Add or modify an agent tool

  1. Define the tool on the agent (@tool in Python; AIFunctionFactory.Create in .NET) with typed, described parameters.
  2. Keep docstrings grounding-safe: do not put concrete example values in parameter descriptions for fields the model must derive from real data — models copy literal examples. Use placeholders and validate inside the tool.
  3. Return compact, model-consumable values; rich formatting belongs in the UI render, not the tool result.
  4. Decide the approval mode now: side-effecting tools get approval_mode="always_require" (see references/hitl.md); read-only tools stay unrestricted.
  5. If the tool call should render in the UI, add a useRenderToolCall/render entry for it (references/patterns.md).
  6. Verify live: trigger the tool through the chat UI, confirm the call and result stream as TOOL_CALL_* events, and confirm renamed or re-typed parameters did not break any frontend component that parses the arguments.

Wire human-in-the-loop onto an existing tool

Follow references/hitl.md end to end. Summary: mark the tool (approval_mode="always_require" / ApprovalRequiredAIFunction), enable confirmation on the AG-UI wrapper, register the approval UI hook on the frontend, and make the response payload shape match what the server detection expects. Then test approve AND reject AND a follow-up turn after approval (see the duplicate-execution hazard).

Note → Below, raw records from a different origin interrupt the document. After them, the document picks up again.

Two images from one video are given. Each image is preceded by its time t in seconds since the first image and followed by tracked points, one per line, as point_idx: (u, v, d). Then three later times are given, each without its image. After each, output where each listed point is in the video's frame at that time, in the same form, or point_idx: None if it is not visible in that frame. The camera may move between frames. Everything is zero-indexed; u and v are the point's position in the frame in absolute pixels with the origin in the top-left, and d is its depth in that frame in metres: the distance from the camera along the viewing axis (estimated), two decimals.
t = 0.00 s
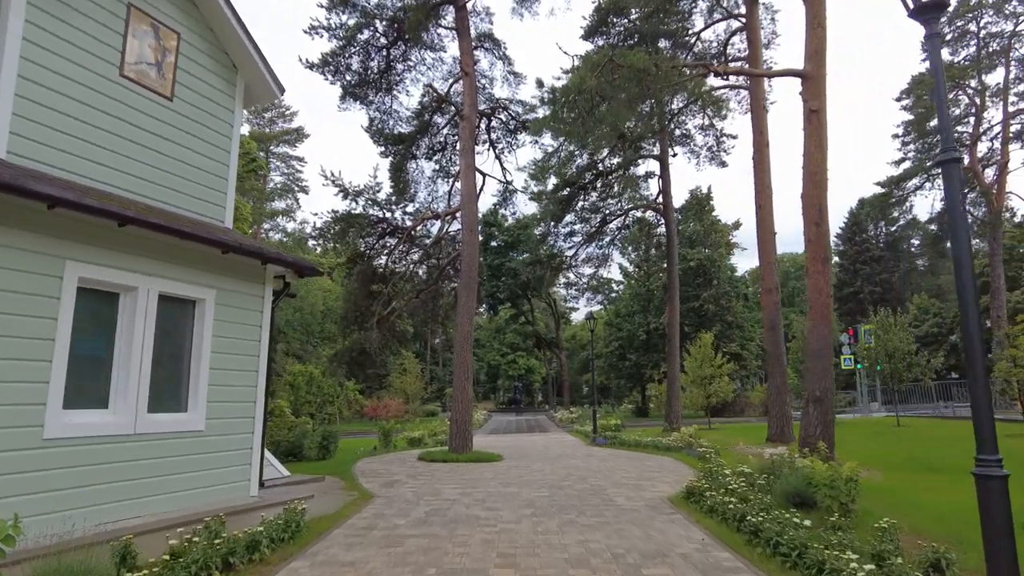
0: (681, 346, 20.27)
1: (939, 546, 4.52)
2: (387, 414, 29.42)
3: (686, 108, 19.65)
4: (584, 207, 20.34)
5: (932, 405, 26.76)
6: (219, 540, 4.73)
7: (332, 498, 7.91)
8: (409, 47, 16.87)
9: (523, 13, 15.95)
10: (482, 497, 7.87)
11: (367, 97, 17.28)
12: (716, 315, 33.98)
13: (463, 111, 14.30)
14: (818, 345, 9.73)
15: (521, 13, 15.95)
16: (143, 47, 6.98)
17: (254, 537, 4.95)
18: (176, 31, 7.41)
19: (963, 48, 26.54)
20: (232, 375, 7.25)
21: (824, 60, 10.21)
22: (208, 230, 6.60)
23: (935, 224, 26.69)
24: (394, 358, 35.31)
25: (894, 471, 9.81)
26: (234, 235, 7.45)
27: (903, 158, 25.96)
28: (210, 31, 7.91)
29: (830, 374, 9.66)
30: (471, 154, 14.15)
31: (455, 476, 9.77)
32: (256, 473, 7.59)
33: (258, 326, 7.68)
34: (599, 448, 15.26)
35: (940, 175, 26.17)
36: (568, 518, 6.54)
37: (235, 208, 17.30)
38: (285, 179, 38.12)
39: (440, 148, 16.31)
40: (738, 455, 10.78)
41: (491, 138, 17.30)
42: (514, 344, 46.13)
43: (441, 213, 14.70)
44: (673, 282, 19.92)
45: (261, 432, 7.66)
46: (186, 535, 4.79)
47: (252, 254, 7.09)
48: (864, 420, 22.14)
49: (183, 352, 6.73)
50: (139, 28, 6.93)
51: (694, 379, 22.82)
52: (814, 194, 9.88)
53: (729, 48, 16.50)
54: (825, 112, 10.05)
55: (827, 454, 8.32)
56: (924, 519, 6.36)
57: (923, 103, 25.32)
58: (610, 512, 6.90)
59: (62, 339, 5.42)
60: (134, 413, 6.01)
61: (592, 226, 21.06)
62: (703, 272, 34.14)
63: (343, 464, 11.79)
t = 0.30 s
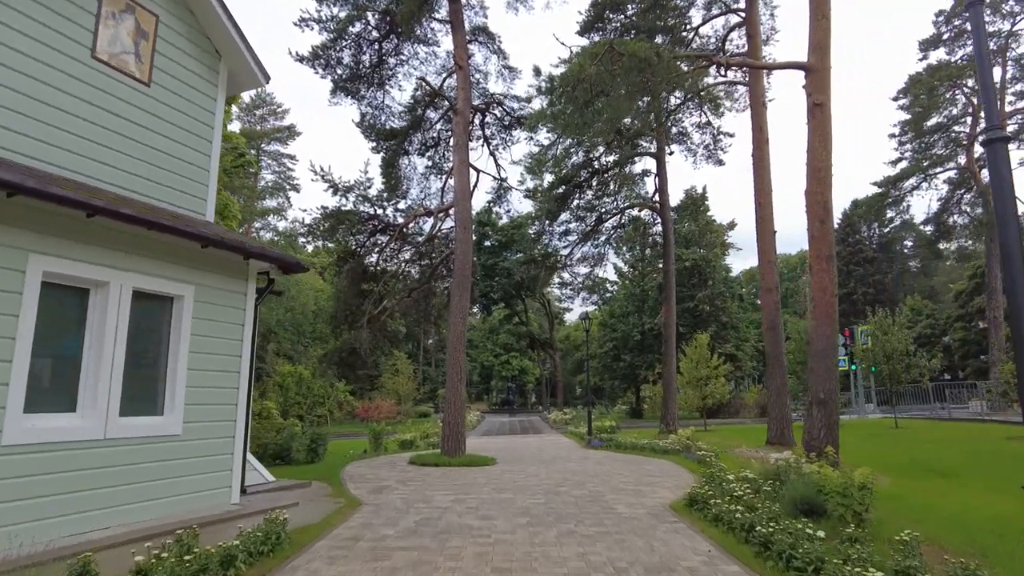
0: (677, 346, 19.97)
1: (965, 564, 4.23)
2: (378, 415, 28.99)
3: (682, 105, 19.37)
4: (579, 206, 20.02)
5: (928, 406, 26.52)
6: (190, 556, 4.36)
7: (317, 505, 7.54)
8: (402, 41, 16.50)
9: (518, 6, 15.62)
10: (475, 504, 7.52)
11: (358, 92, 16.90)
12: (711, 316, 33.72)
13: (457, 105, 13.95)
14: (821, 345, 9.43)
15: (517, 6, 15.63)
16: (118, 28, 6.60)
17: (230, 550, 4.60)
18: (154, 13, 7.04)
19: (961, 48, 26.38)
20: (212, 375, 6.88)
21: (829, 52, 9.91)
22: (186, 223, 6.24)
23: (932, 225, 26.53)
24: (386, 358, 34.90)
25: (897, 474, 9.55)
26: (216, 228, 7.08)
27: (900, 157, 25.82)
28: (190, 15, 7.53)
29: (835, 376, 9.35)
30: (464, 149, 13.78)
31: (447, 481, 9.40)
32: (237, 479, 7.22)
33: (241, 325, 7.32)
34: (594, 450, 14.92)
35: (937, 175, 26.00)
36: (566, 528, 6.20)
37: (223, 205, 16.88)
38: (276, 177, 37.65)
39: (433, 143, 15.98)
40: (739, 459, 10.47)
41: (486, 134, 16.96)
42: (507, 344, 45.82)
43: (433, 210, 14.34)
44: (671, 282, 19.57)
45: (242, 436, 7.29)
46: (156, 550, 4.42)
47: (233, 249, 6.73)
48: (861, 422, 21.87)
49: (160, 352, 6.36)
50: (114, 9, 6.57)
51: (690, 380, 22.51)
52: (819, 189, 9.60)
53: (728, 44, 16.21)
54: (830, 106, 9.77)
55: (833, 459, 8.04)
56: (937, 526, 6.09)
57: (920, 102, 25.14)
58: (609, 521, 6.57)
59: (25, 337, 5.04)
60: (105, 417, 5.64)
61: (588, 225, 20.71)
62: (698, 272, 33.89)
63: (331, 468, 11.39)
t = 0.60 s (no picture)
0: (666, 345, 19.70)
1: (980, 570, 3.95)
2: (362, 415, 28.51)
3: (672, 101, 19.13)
4: (568, 203, 19.69)
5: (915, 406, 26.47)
6: (143, 568, 3.97)
7: (292, 510, 7.15)
8: (386, 32, 16.09)
9: None
10: (458, 508, 7.15)
11: (341, 84, 16.47)
12: (698, 315, 33.56)
13: (442, 96, 13.57)
14: (817, 342, 9.19)
15: None
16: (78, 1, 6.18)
17: (189, 561, 4.21)
18: None
19: (948, 48, 26.39)
20: (179, 373, 6.48)
21: (824, 42, 9.67)
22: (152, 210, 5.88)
23: (919, 225, 26.53)
24: (371, 358, 34.45)
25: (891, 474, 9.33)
26: (184, 216, 6.68)
27: (888, 157, 25.82)
28: None
29: (830, 374, 9.09)
30: (450, 142, 13.39)
31: (430, 484, 9.04)
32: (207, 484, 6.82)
33: (210, 319, 6.92)
34: (582, 451, 14.62)
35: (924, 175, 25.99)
36: (554, 533, 5.86)
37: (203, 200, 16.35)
38: (260, 174, 37.00)
39: (419, 137, 15.62)
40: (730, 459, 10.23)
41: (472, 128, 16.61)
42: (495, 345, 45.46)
43: (418, 204, 13.96)
44: (660, 279, 19.28)
45: (212, 437, 6.89)
46: (106, 561, 4.02)
47: (202, 238, 6.35)
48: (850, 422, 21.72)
49: (121, 346, 5.95)
50: None
51: (678, 380, 22.26)
52: (814, 181, 9.36)
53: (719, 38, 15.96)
54: (825, 97, 9.54)
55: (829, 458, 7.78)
56: (940, 527, 5.84)
57: (908, 101, 25.08)
58: (599, 525, 6.24)
59: None
60: (58, 417, 5.22)
61: (576, 222, 20.39)
62: (685, 272, 33.74)
63: (310, 471, 10.97)
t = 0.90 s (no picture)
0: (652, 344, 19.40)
1: None
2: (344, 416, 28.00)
3: (658, 96, 18.84)
4: (553, 199, 19.31)
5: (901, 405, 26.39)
6: None
7: (259, 517, 6.70)
8: (367, 22, 15.61)
9: None
10: (436, 516, 6.75)
11: (319, 75, 15.97)
12: (684, 315, 33.36)
13: (424, 87, 13.15)
14: (809, 340, 8.91)
15: None
16: None
17: None
18: None
19: (933, 47, 26.34)
20: (136, 371, 6.01)
21: (817, 31, 9.39)
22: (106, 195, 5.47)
23: (904, 225, 26.50)
24: (354, 358, 33.92)
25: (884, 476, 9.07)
26: (142, 203, 6.22)
27: (874, 156, 25.80)
28: None
29: (824, 373, 8.81)
30: (431, 132, 12.96)
31: (408, 489, 8.63)
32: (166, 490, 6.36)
33: (170, 314, 6.46)
34: (567, 452, 14.28)
35: (910, 174, 25.96)
36: (537, 543, 5.47)
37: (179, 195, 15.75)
38: (241, 171, 36.25)
39: (400, 130, 15.21)
40: (720, 460, 9.92)
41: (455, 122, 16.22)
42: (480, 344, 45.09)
43: (398, 198, 13.54)
44: (646, 277, 18.97)
45: (171, 441, 6.42)
46: None
47: (161, 227, 5.90)
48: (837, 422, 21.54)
49: (69, 342, 5.47)
50: None
51: (664, 380, 21.97)
52: (806, 173, 9.08)
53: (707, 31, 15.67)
54: (818, 87, 9.26)
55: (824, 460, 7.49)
56: (945, 534, 5.54)
57: (894, 100, 24.99)
58: (584, 534, 5.87)
59: None
60: None
61: (561, 219, 20.04)
62: (671, 271, 33.54)
63: (283, 475, 10.50)
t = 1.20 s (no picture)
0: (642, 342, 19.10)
1: None
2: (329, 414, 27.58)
3: (649, 91, 18.55)
4: (542, 194, 18.96)
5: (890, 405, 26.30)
6: None
7: (231, 523, 6.30)
8: (351, 10, 15.16)
9: None
10: (419, 521, 6.39)
11: (302, 65, 15.53)
12: (673, 314, 33.15)
13: (410, 76, 12.75)
14: (807, 337, 8.63)
15: None
16: None
17: None
18: None
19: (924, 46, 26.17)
20: (96, 367, 5.59)
21: (816, 18, 9.07)
22: (62, 177, 5.07)
23: (894, 224, 26.42)
24: (340, 356, 33.46)
25: (883, 476, 8.82)
26: (104, 187, 5.81)
27: (864, 154, 25.68)
28: None
29: (821, 371, 8.54)
30: (417, 123, 12.55)
31: (390, 492, 8.24)
32: (130, 494, 5.93)
33: (135, 306, 6.04)
34: (555, 452, 13.96)
35: (899, 173, 25.90)
36: (526, 551, 5.12)
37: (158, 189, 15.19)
38: (225, 166, 35.57)
39: (385, 121, 14.84)
40: (714, 461, 9.63)
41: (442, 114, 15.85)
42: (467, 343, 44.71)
43: (382, 191, 13.14)
44: (637, 275, 18.67)
45: (137, 442, 5.99)
46: None
47: (122, 212, 5.48)
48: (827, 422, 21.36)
49: (21, 335, 5.04)
50: None
51: (654, 379, 21.69)
52: (804, 165, 8.80)
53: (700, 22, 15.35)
54: (816, 76, 8.98)
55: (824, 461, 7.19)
56: (957, 540, 5.25)
57: (885, 99, 24.83)
58: (576, 540, 5.52)
59: None
60: None
61: (550, 215, 19.70)
62: (661, 269, 33.33)
63: (261, 477, 10.08)
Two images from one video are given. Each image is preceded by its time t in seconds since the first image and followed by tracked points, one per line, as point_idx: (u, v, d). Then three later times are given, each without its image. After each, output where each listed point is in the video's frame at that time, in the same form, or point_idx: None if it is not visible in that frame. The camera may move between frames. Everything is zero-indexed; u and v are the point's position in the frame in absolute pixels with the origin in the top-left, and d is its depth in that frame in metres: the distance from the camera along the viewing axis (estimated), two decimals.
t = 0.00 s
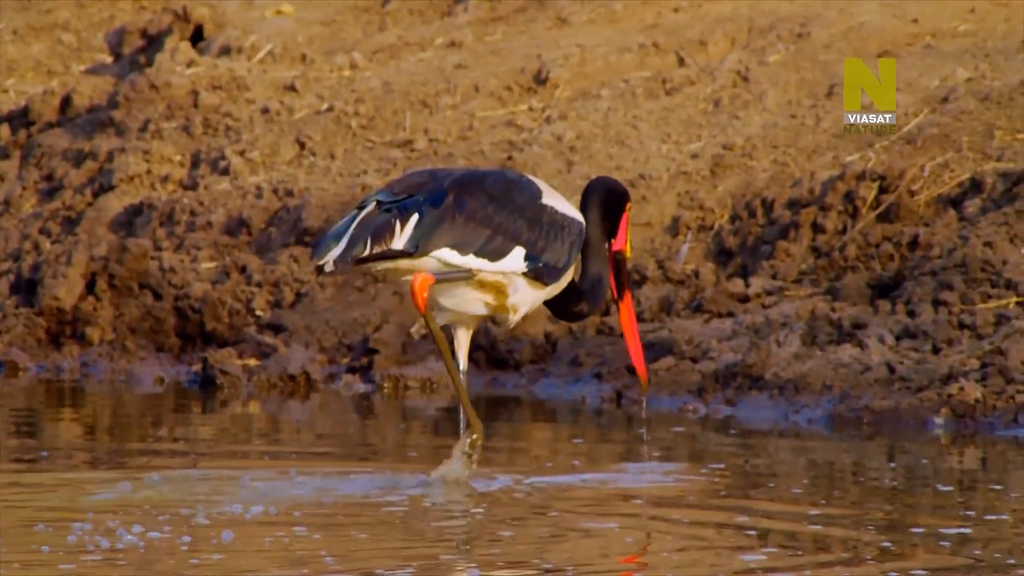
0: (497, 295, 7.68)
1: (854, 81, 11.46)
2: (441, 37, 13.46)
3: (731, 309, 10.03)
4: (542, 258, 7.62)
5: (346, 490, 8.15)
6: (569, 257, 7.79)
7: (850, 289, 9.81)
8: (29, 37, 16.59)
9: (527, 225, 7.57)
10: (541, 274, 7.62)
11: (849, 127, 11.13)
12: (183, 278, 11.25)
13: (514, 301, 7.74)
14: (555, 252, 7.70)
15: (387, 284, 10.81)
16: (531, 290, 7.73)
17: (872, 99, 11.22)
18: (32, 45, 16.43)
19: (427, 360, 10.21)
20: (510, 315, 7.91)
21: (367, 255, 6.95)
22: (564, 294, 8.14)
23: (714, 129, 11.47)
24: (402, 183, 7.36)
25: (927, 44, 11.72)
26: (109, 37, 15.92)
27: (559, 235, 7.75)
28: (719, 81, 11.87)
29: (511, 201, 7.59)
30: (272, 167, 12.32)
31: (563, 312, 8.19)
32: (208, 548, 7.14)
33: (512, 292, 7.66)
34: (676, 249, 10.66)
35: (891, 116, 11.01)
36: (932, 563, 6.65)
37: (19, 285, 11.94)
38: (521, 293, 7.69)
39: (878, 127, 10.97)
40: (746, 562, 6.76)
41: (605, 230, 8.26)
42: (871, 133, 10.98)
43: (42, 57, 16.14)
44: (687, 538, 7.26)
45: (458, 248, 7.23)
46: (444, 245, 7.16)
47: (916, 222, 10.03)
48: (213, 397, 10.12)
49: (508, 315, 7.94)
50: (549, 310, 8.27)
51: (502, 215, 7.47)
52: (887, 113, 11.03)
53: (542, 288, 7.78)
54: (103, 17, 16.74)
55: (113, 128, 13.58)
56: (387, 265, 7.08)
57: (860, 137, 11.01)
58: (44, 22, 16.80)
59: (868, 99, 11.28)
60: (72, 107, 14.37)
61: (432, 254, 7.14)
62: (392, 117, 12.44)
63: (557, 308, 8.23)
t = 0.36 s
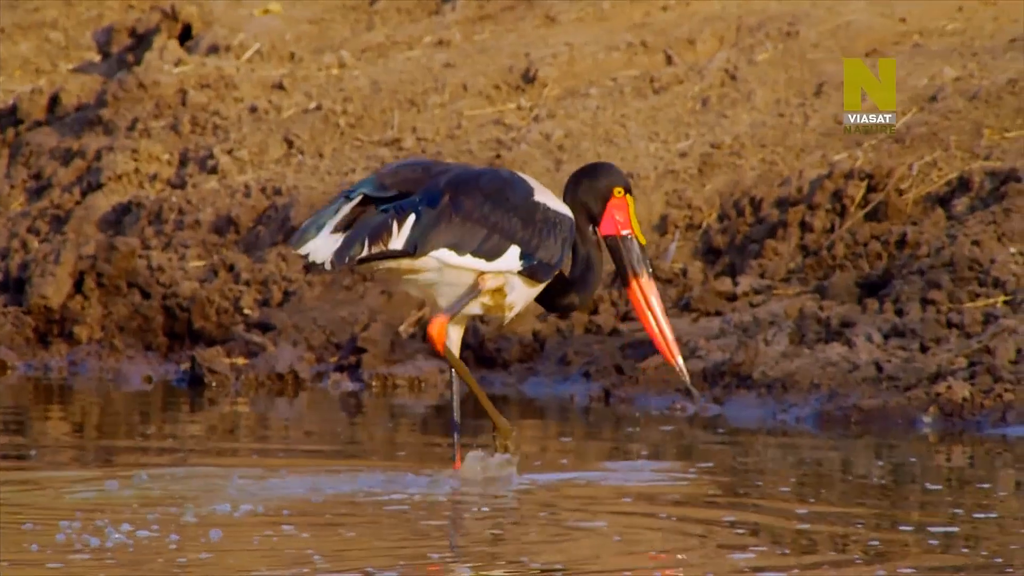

Build generative UI or shared state

Follow the pattern table in references/patterns.md. Know the honesty caveat: state synchronization patterns are native when the AG-UI adapter wraps an in-process agent (Architecture A/B); through a Responses-protocol bridge (Architecture C) they require explicit synthesis work — check what the codebase actually implements before promising the feature.

Debug a broken flow

  1. Reproduce at the lowest layer first: curl -N the AG-UI endpoint with a minimal RunAgentInput JSON body and read the raw SSE events. If the bug reproduces there, the frontend is innocent.
  2. For hosted agents, go one layer lower: call the agent's /responses endpoint directly. This is how the known re-execution bug was isolated to the framework rather than the UI stack.
  3. Match the symptom against references/troubleshooting.md — exact error strings are listed.
  4. Restart a locally running hosted agent (azd ai agent run) between verification passes if the agent holds in-memory state; stale state makes tests pass or fail for the wrong reason.

Upgrade dependencies

Follow references/upgrading.md. Never bump a single package in isolation: the version relationship rules there (runtime ↔ AG-UI client, agent-framework line consistency, hosting protocol ↔ manifest version) must hold simultaneously, and any local workaround must be re-validated against its tracked upstream issue before removal.

Deploy an agent update

Follow references/deploy-loop.md: iterate locally against the real agent with azd ai agent run, then azd deploy (each deploy creates a new agent version), then verify the deployed agent — including the approval pause — before declaring success.

Completion criteria

A change on this stack is done only when ALL of these hold:

  1. The read/query path works through the real UI (not only via curl).
  2. Every approval-gated tool was tested both ways: approve → the tool executes server-side and state visibly changes; reject → the tool does not run and the agent acknowledges.
  3. At least one follow-up turn was sent in the same thread after an approval, and the gated tool did NOT silently execute again (references/hitl.md, duplicate-execution hazard).
  4. Tool calls render correctly at stream end, not just during streaming (message snapshots can differ from live events).
  5. For deployed changes: the checks above were run against the deployed endpoint, not only locally — deployment success is not proof of behavior.